§ ABOUT THIS EXERCISE:
Find each line of the entries with the string "thường", please, and copy it.

§ DATA PROVIDED:
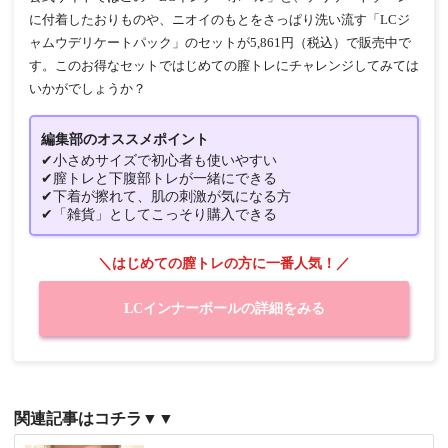
に付着したおりものや、ニオイのもとをさっぱり洗い流す「LCジ
ャムウデリケートパック」のセットが5,861円（税込）で販売中で
す。このお得なセットではじめての膣トレにチャレンジしてみては
いかがでしょうか？
編集部のオススメポイント
✔小さめサイズで初心者も使いやすい
✔膣トレと下腹部トレが一緒にできる
✔下着が擦れて、肌の刺激が気になる方
✔「雑貨」としてこっそり購入できる
＼はじめての膣トレの方に一番人気！／
LCインナーボールの詳細をみる
関連記事はコチラ▼▼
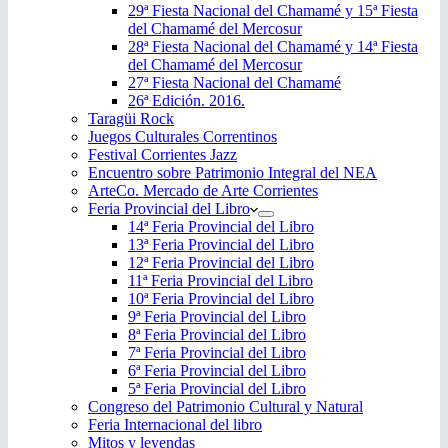
29ª Fiesta Nacional del Chamamé y 15ª Fiesta
del Chamamé del Mercosur
28ª Fiesta Nacional del Chamamé y 14ª Fiesta
del Chamamé del Mercosur
27ª Fiesta Nacional del Chamamé
26ª Edición. 2016.
Taragüi Rock
Juegos Culturales Correntinos
Festival Corrientes Jazz
Encuentro sobre Patrimonio Integral del NEA
ArteCo. Mercado de Arte Corrientes
Feria Provincial del Libro
14ª Feria Provincial del Libro
13ª Feria Provincial del Libro
12ª Feria Provincial del Libro
11ª Feria Provincial del Libro
10ª Feria Provincial del Libro
9ª Feria Provincial del Libro
8ª Feria Provincial del Libro
7ª Feria Provincial del Libro
6ª Feria Provincial del Libro
5ª Feria Provincial del Libro
Congreso del Patrimonio Cultural y Natural
Feria Internacional del libro
Mitos y leyendas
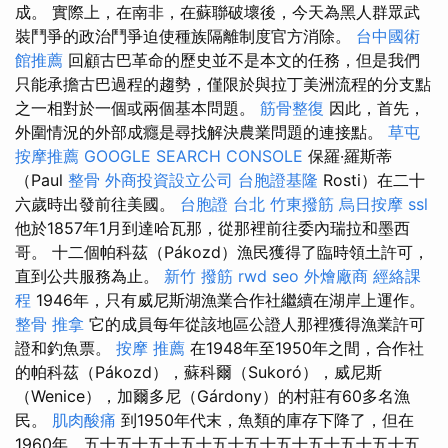
成。 實際上，在南非，在蘇聯破壞後，今天為黑人群眾武
裝鬥爭的政治鬥爭迫使種族隔離制度官方消除。
台中國術
館推薦
回顧古巴革命的歷史並不是本文的任務，但是我們
只能承擔古巴過程的趨勢，僅限於與拉丁美洲流程的分支點
之一相對於一個或兩個基本問題。
筋骨整復
因此，首先，
外圍情況的外部成癮是尋找解決農業問題的連接點。
草屯
按摩推薦
GOOGLE SEARCH CONSOLE
保羅·羅斯蒂
（Paul
整骨
外商投資設立公司
台胞證基隆
Rosti）在二十
六歲時出發前往美國。
台胞證 台北
竹東撥筋
烏日按摩
ssl
他於1857年1月到達哈瓦那，從那裡前往委內瑞拉和墨西
哥。 十二個帕科茲（Pákozd）漁民獲得了臨時領土許可，
直到公共服務為止。
新竹 撥筋
rwd
seo
外燴廠商
經絡課
程
1946年，只有威尼斯湖漁業合作社繼續在湖岸上運作。
整骨 推拿
它的成員每年從該地區公證人那裡獲得漁業許可
證和釣魚票。
按摩 推薦
在1948年至1950年之間，合作社
的帕科茲（Pákozd），蘇科爾（Sukoró），威尼斯
（Wenice），加爾多尼（Gárdony）的村莊有60多名漁
民。
肌肉酸痛
到1950年代末，魚類的庫存下降了，但在
1960年，五十五十五十五十五十五十五十五十五十五十五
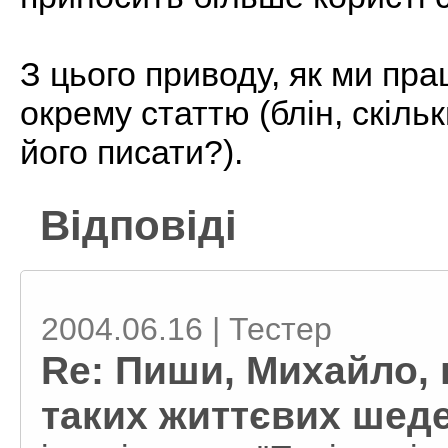
З цього приводу, як ми пр
окрему статтю (блін, скіль
його писати?).
Відповіді
2004.06.16 | Тестер
Re: Пиши, Михайло, 
таких життєвих шед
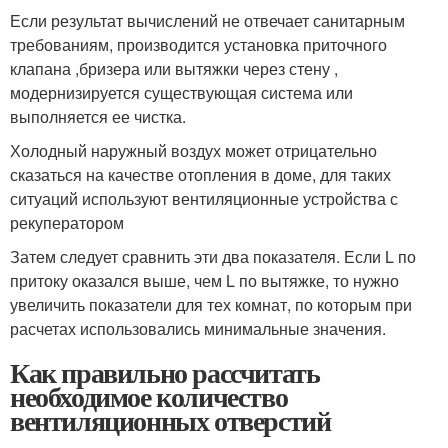
Если результат вычислений не отвечает санитарным
требованиям, производится установка приточного
клапана ,бризера или вытяжки через стену ,
модернизируется существующая система или
выполняется ее чистка.
Холодный наружный воздух может отрицательно
сказаться на качестве отопления в доме, для таких
ситуаций используют вентиляционные устройства с
рекуператором
Затем следует сравнить эти два показателя. Если L по
притоку оказался выше, чем L по вытяжке, то нужно
увеличить показатели для тех комнат, по которым при
расчетах использовались минимальные значения.
Как правильно рассчитать
необходимое количество
вентиляционных отверстий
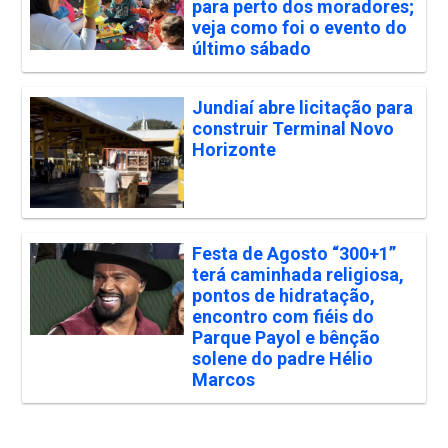
para perto dos moradores;
veja como foi o evento do
último sábado
Jundiaí abre licitação para
construir Terminal Novo
Horizonte
Festa de Agosto “300+1”
terá caminhada religiosa,
pontos de hidratação,
encontro com fiéis do
Parque Payol e bênção
solene do padre Hélio
Marcos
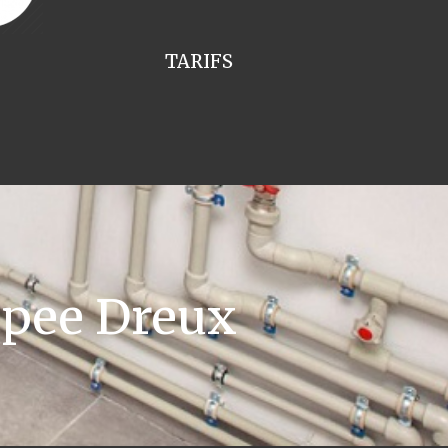
TARIFS
pee Dreux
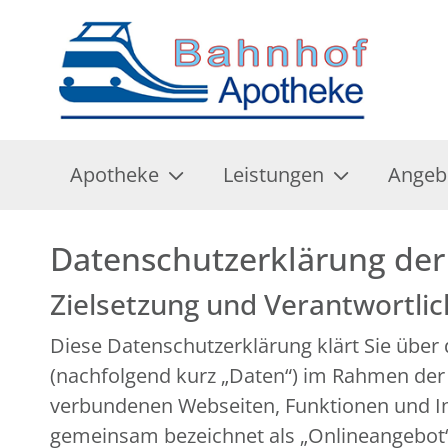
Apotheke
Leistungen
Angeb
Datenschutzerklärung de
Zielsetzung und Verantwortli
Diese Datenschutzerklärung klärt Sie übe
(nachfolgend kurz „Daten“) im Rahmen der
verbundenen Webseiten, Funktionen und Inh
gemeinsam bezeichnet als „Onlineangebot“).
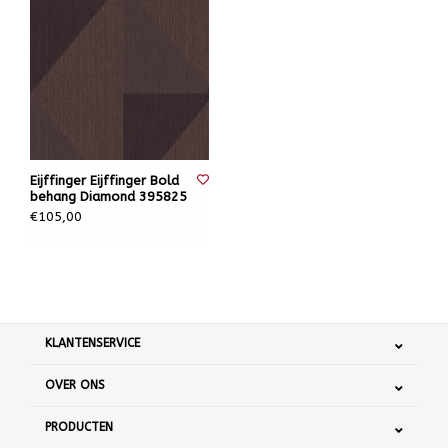
Eijffinger Eijffinger Bold
behang Diamond 395825
€105,00
KLANTENSERVICE
OVER ONS
PRODUCTEN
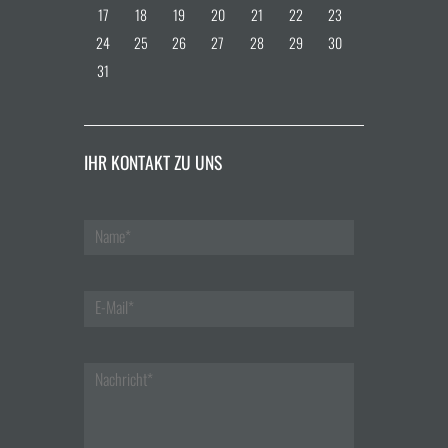
17
18
19
20
21
22
23
24
25
26
27
28
29
30
31
IHR KONTAKT ZU UNS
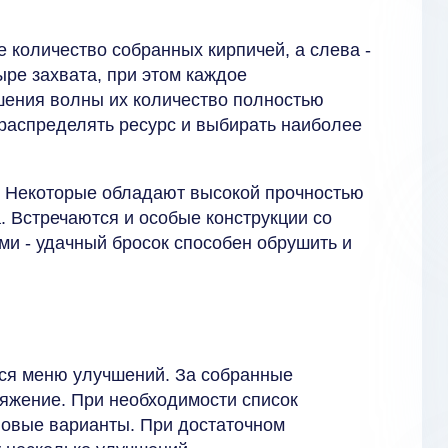
е количество собранных кирпичей, а слева -
ыре захвата, при этом каждое
шения волны их количество полностью
 распределять ресурс и выбирать наиболее
. Некоторые обладают высокой прочностью
. Встречаются и особые конструкции со
и - удачный бросок способен обрушить и
ся меню улучшений. За собранные
ряжение. При необходимости список
новые варианты. При достаточном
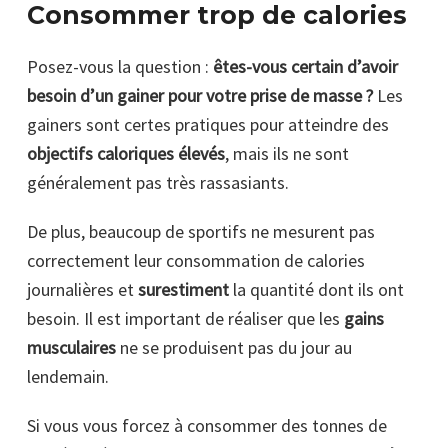
Consommer trop de calories
Posez-vous la question :
êtes-vous certain d’avoir
besoin d’un gainer pour votre prise de masse ?
Les
gainers sont certes pratiques pour atteindre des
objectifs caloriques élevés
, mais ils ne sont
généralement pas très rassasiants.
De plus, beaucoup de sportifs ne mesurent pas
correctement leur consommation de calories
journalières et
surestiment
la quantité dont ils ont
besoin. Il est important de réaliser que les
gains
musculaires
ne se produisent pas du jour au
lendemain.
Si vous vous forcez à consommer des tonnes de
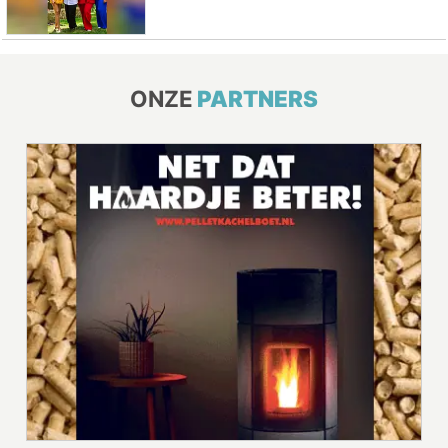
ONZE
PARTNERS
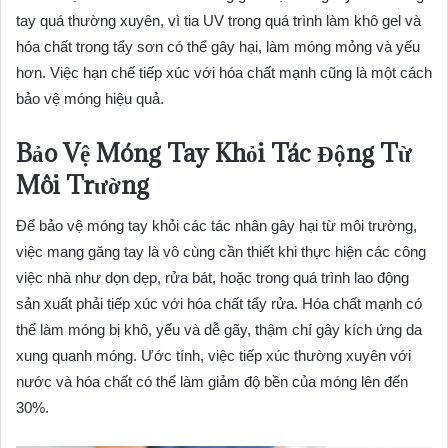
tay quá thường xuyên, vì tia UV trong quá trình làm khô gel và
hóa chất trong tẩy sơn có thể gây hại, làm móng mỏng và yếu
hơn. Việc hạn chế tiếp xúc với hóa chất mạnh cũng là một cách
bảo vệ móng hiệu quả.
Bảo Vệ Móng Tay Khỏi Tác Động Từ
Môi Trường
Để bảo vệ móng tay khỏi các tác nhân gây hại từ môi trường,
việc mang găng tay là vô cùng cần thiết khi thực hiện các công
việc nhà như dọn dẹp, rửa bát, hoặc trong quá trình lao động
sản xuất phải tiếp xúc với hóa chất tẩy rửa. Hóa chất mạnh có
thể làm móng bị khô, yếu và dễ gãy, thậm chí gây kích ứng da
xung quanh móng. Ước tính, việc tiếp xúc thường xuyên với
nước và hóa chất có thể làm giảm độ bền của móng lên đến
30%.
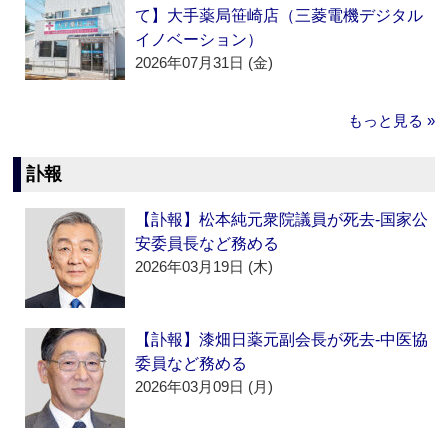
て】大手薬局笹崎店（三菱電機デジタル
イノベーション）
2026年07月31日 (金)
もっと見る »
訃報
【訃報】松本純元衆院議員が死去‐国家公
安委員長など務める
2026年03月19日 (木)
【訃報】漆畑日薬元副会長が死去‐中医協
委員など務める
2026年03月09日 (月)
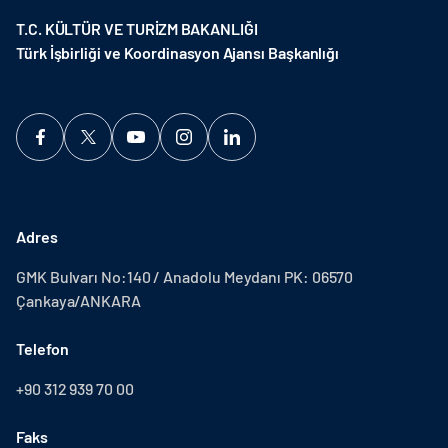
T.C. KÜLTÜR VE TURİZM BAKANLIĞI
Türk İşbirliği ve Koordinasyon Ajansı Başkanlığı
Adres
GMK Bulvarı No:140 / Anadolu Meydanı PK: 06570
Çankaya/ANKARA
Telefon
+90 312 939 70 00
Faks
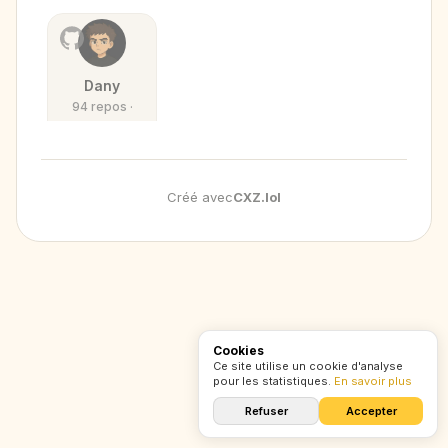
Dany
94 repos ·
24 followers
Créé avec
CXZ
.
lol
Cookies
Ce site utilise un cookie d'analyse
pour les statistiques.
En savoir plus
Refuser
Accepter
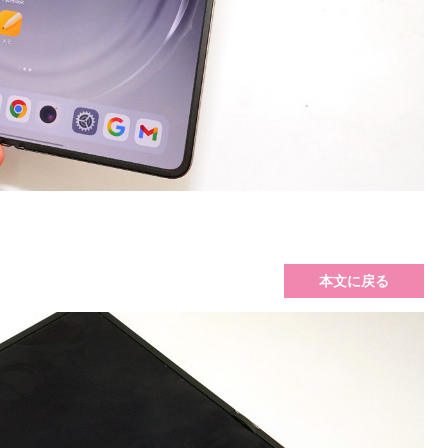
本文に戻る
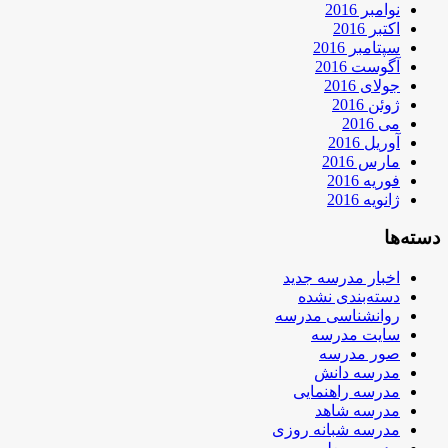
نوامبر 2016
اکتبر 2016
سپتامبر 2016
آگوست 2016
جولای 2016
ژوئن 2016
می 2016
آوریل 2016
مارس 2016
فوریه 2016
ژانویه 2016
دسته‌ها
اخبار مدرسه جدید
دسته‌بندی نشده
روانشناسی مدرسه
سایت مدرسه
صور مدرسه
مدرسه دانش
مدرسه راهنمایی
مدرسه شاهد
مدرسه شبانه روزی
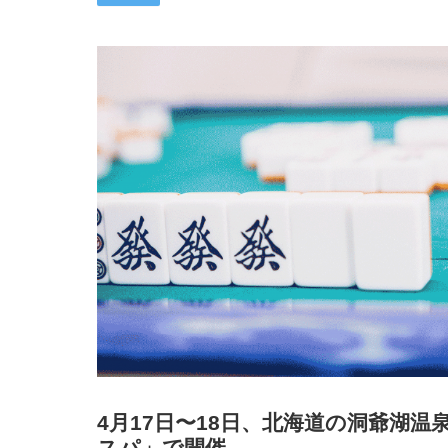
4月17日〜18日、北海道の洞爺湖
スパ」で開催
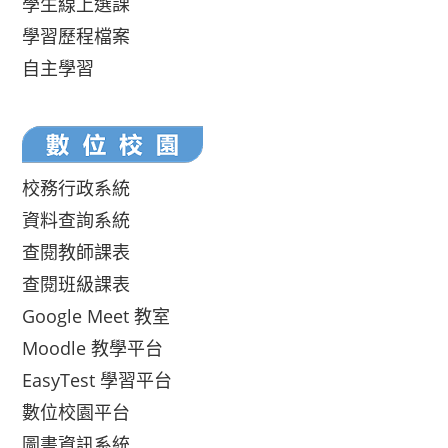
學生線上選課
學習歷程檔案
自主學習
校務行政系統
資料查詢系統
查閱教師課表
查閱班級課表
Google Meet 教室
Moodle 教學平台
EasyTest 學習平台
數位校園平台
圖書資訊系統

§ ANSWER FOR THIS EXERCISE:
tay quá thường xuyên, vì tia UV trong quá trình làm khô gel và
xung quanh móng. Ước tính, việc tiếp xúc thường xuyên với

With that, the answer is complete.